Let's say you're working for a researcher who's analyzing social networks on Web forums. They want to compare people who post answers vs lots of answers accepted by those who post questions. As a starting point, they would like a list that prints out the top 10 users by number of questions answered, and the top 10 by number of accepted answers. They've actually already written a program that generates this list, but it takes too long, uses too much memory, and generally just works poorly.
I've attached some sample code that does just this, as well as some sample data files for you. The data is from StackOverflow (technically from their affiliate site ServerFault). You can download and run this code against a larger data set here if you're interested.
[login to view URL]
The code that we've provided is very slow. It even has some bugs in it. There are versions in multiple languages -- pick one you're most comfortable with, read through it, ask us any questions if things are confusing, and make sure you understand it. Once you've done that, spend no more than two hours making it better. (Okay, you don't need a stopwatch, but you should be able to make some significant improvements in that time frame.) How you make it better is up to you.

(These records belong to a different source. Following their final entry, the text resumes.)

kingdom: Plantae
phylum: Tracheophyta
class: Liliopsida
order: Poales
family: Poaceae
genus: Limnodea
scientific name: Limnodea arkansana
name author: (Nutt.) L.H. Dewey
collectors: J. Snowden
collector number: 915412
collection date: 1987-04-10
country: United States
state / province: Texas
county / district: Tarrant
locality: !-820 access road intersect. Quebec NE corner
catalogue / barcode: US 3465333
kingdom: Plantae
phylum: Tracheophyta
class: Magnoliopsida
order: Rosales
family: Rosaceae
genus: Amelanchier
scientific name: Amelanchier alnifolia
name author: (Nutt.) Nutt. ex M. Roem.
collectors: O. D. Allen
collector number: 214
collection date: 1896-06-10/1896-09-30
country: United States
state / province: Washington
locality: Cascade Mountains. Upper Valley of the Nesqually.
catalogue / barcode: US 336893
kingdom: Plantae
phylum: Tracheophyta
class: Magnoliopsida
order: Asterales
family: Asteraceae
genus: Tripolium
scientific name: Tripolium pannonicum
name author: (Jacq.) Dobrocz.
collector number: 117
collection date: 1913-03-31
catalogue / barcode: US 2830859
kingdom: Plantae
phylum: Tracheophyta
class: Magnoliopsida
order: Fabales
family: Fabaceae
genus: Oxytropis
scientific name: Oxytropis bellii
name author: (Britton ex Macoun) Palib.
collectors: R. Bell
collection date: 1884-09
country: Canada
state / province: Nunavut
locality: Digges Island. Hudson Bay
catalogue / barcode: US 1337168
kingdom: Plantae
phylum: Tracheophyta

When you're done, please reply with the following: your modified code (make sure it still works!), and a short write-up summarizing what you did and what you would do if you had more time. (In our evaluation, your write-up can be just as important as your code.) .
There are many substantial improvements that you can make to this code. It is not possible to implement all of them. So dig in; do what you can; show us your style. And don't forget to write about what you would do next!